++++ DATA FOR THE TASK ++++

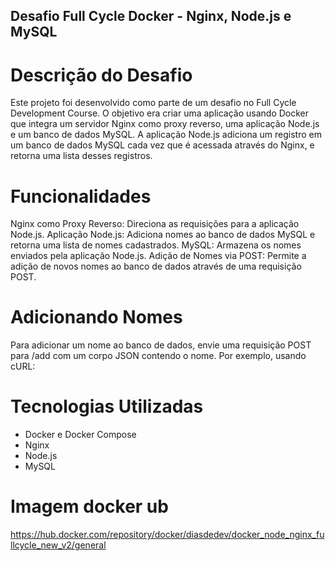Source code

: ## Desafio Full Cycle Docker - Nginx, Node.js e MySQL

# Descrição do Desafio

Este projeto foi desenvolvido como parte de um desafio no Full Cycle Development Course. O objetivo era criar uma aplicação usando Docker que integra um servidor Nginx como proxy reverso, uma aplicação Node.js e um banco de dados MySQL. A aplicação Node.js adiciona um registro em um banco de dados MySQL cada vez que é acessada através do Nginx, e retorna uma lista desses registros.

# Funcionalidades

Nginx como Proxy Reverso: Direciona as requisições para a aplicação Node.js.
Aplicação Node.js: Adiciona nomes ao banco de dados MySQL e retorna uma lista de nomes cadastrados.
MySQL: Armazena os nomes enviados pela aplicação Node.js.
Adição de Nomes via POST: Permite a adição de novos nomes ao banco de dados através de uma requisição POST.

# Adicionando Nomes

Para adicionar um nome ao banco de dados, envie uma requisição POST para /add com um corpo JSON contendo o nome. Por exemplo, usando cURL:

# Tecnologias Utilizadas

- Docker e Docker Compose
- Nginx
- Node.js
- MySQL

# Imagem docker ub

https://hub.docker.com/repository/docker/diasdedev/docker_node_nginx_fullcycle_new_v2/general
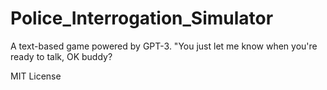 # Police_Interrogation_Simulator
A text-based game powered by GPT-3.
"You just let me know when you're ready to talk, OK buddy?

MIT License
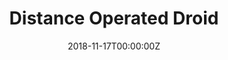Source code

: ---
title: Distance Operated Droid
summary: A wireless robot employed with USART to communicate with bluetooth module, shows command status on LCD display and reacts correspondingly.
tags:
  - Embedded
date: '2018-11-17T00:00:00Z'
weight: 2

# Optional external URL for project (replaces project detail page).
external_link: 'https://github.com/tusharmalankiya/Distance-Operated-Droid'

image:
  caption: ''
  focal_point: Smart
---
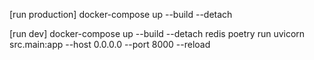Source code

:[run production]
docker-compose up --build --detach

[run dev]
docker-compose up --build --detach redis
poetry run uvicorn src.main:app --host 0.0.0.0 --port 8000 --reload
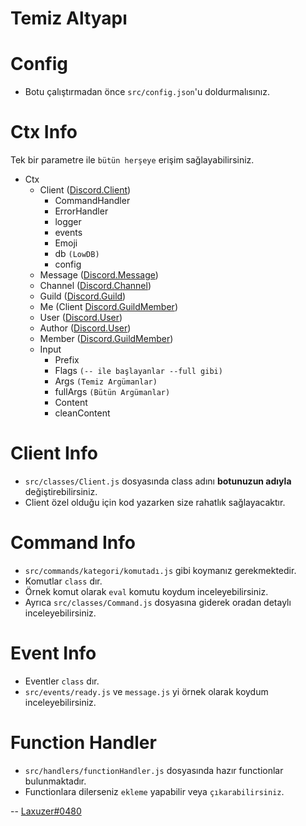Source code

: # Temiz Altyapı

# Config
- Botu çalıştırmadan önce `src/config.json`'u doldurmalısınız.

# Ctx Info
Tek bir parametre ile `bütün herşeye` erişim sağlayabilirsiniz.
- Ctx
    - Client ([Discord.Client](https://discord.js.org/#/docs/main/stable/class/Client))
        - CommandHandler
        - ErrorHandler
        - logger
        - events
        - Emoji
        - db `(LowDB)`
        - config
    - Message ([Discord.Message](https://discord.js.org/#/docs/main/stable/class/Message))
    - Channel ([Discord.Channel](https://discord.js.org/#/docs/main/stable/class/Channel))
    - Guild ([Discord.Guild](https://discord.js.org/#/docs/main/stable/class/Guild))
    - Me (Client [Discord.GuildMember](https://discord.js.org/#/docs/main/stable/class/GuildMember))
    - User ([Discord.User](https://discord.js.org/#/docs/main/stable/class/User))
    - Author ([Discord.User](https://discord.js.org/#/docs/main/stable/class/User))
    - Member ([Discord.GuildMember](https://discord.js.org/#/docs/main/stable/class/GuildMember))
    - Input
        - Prefix
        - Flags `(-- ile başlayanlar --full gibi)`
        - Args `(Temiz Argümanlar)`
        - fullArgs `(Bütün Argümanlar)`
        - Content
        - cleanContent

# Client Info
- `src/classes/Client.js` dosyasında class adını **botunuzun adıyla** değiştirebilirsiniz.
- Client özel olduğu için kod yazarken size rahatlık sağlayacaktır.

# Command Info
- `src/commands/kategori/komutadı.js` gibi koymanız gerekmektedir. 
- Komutlar `class` dır. 
- Örnek komut olarak `eval` komutu koydum inceleyebilirsiniz. 
- Ayrıca `src/classes/Command.js` dosyasına giderek oradan detaylı inceleyebilirsiniz.

# Event Info
- Eventler `class` dır. 
- `src/events/ready.js` ve `message.js` yi örnek olarak koydum inceleyebilirsiniz.

# Function Handler
- `src/handlers/functionHandler.js` dosyasında hazır functionlar bulunmaktadır.
- Functionlara dilerseniz `ekleme` yapabilir veya `çıkarabilirsiniz`.

-- [Laxuzer#0480](https://discord.com/users/576749207084466197)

++++

**ABOUT THIS TASK:** Only the pictures stay out; the rest of the entries above must be written out exactly.

**COMPLETED EXERCISE:**
Source code

: ## Desafio Full Cycle Docker - Nginx, Node.js e MySQL

# Descrição do Desafio

Este projeto foi desenvolvido como parte de um desafio no Full Cycle Development Course. O objetivo era criar uma aplicação usando Docker que integra um servidor Nginx como proxy reverso, uma aplicação Node.js e um banco de dados MySQL. A aplicação Node.js adiciona um registro em um banco de dados MySQL cada vez que é acessada através do Nginx, e retorna uma lista desses registros.

# Funcionalidades

Nginx como Proxy Reverso: Direciona as requisições para a aplicação Node.js.
Aplicação Node.js: Adiciona nomes ao banco de dados MySQL e retorna uma lista de nomes cadastrados.
MySQL: Armazena os nomes enviados pela aplicação Node.js.
Adição de Nomes via POST: Permite a adição de novos nomes ao banco de dados através de uma requisição POST.

# Adicionando Nomes

Para adicionar um nome ao banco de dados, envie uma requisição POST para /add com um corpo JSON contendo o nome. Por exemplo, usando cURL:

# Tecnologias Utilizadas

- Docker e Docker Compose
- Nginx
- Node.js
- MySQL

# Imagem docker ub

https://hub.docker.com/repository/docker/diasdedev/docker_node_nginx_fullcycle_new_v2/general
 # Police_Interrogation_Simulator
A text-based game powered by GPT-3.
"You just let me know when you're ready to talk, OK buddy?

MIT License
Source code

: ---
title: Distance Operated Droid
summary: A wireless robot employed with USART to communicate with bluetooth module, shows command status on LCD display and reacts correspondingly.
tags:
  - Embedded
date: '2018-11-17T00:00:00Z'
weight: 2

# Optional external URL for project (replaces project detail page).
external_link: 'https://github.com/tusharmalankiya/Distance-Operated-Droid'

image:
  caption: ''
  focal_point: Smart
---
Source code

:[run production]
docker-compose up --build --detach

[run dev]
docker-compose up --build --detach redis
poetry run uvicorn src.main:app --host 0.0.0.0 --port 8000 --reload
Source code

: # Temiz Altyapı

# Config
- Botu çalıştırmadan önce `src/config.json`'u doldurmalısınız.

# Ctx Info
Tek bir parametre ile `bütün herşeye` erişim sağlayabilirsiniz.
- Ctx
    - Client ([Discord.Client](https://discord.js.org/#/docs/main/stable/class/Client))
        - CommandHandler
        - ErrorHandler
        - logger
        - events
        - Emoji
        - db `(LowDB)`
        - config
    - Message ([Discord.Message](https://discord.js.org/#/docs/main/stable/class/Message))
    - Channel ([Discord.Channel](https://discord.js.org/#/docs/main/stable/class/Channel))
    - Guild ([Discord.Guild](https://discord.js.org/#/docs/main/stable/class/Guild))
    - Me (Client [Discord.GuildMember](https://discord.js.org/#/docs/main/stable/class/GuildMember))
    - User ([Discord.User](https://discord.js.org/#/docs/main/stable/class/User))
    - Author ([Discord.User](https://discord.js.org/#/docs/main/stable/class/User))
    - Member ([Discord.GuildMember](https://discord.js.org/#/docs/main/stable/class/GuildMember))
    - Input
        - Prefix
        - Flags `(-- ile başlayanlar --full gibi)`
        - Args `(Temiz Argümanlar)`
        - fullArgs `(Bütün Argümanlar)`
        - Content
        - cleanContent

# Client Info
- `src/classes/Client.js` dosyasında class adını **botunuzun adıyla** değiştirebilirsiniz.
- Client özel olduğu için kod yazarken size rahatlık sağlayacaktır.

# Command Info
- `src/commands/kategori/komutadı.js` gibi koymanız gerekmektedir. 
- Komutlar `class` dır. 
- Örnek komut olarak `eval` komutu koydum inceleyebilirsiniz. 
- Ayrıca `src/classes/Command.js` dosyasına giderek oradan detaylı inceleyebilirsiniz.

# Event Info
- Eventler `class` dır. 
- `src/events/ready.js` ve `message.js` yi örnek olarak koydum inceleyebilirsiniz.

# Function Handler
- `src/handlers/functionHandler.js` dosyasında hazır functionlar bulunmaktadır.
- Functionlara dilerseniz `ekleme` yapabilir veya `çıkarabilirsiniz`.

-- [Laxuzer#0480](https://discord.com/users/576749207084466197)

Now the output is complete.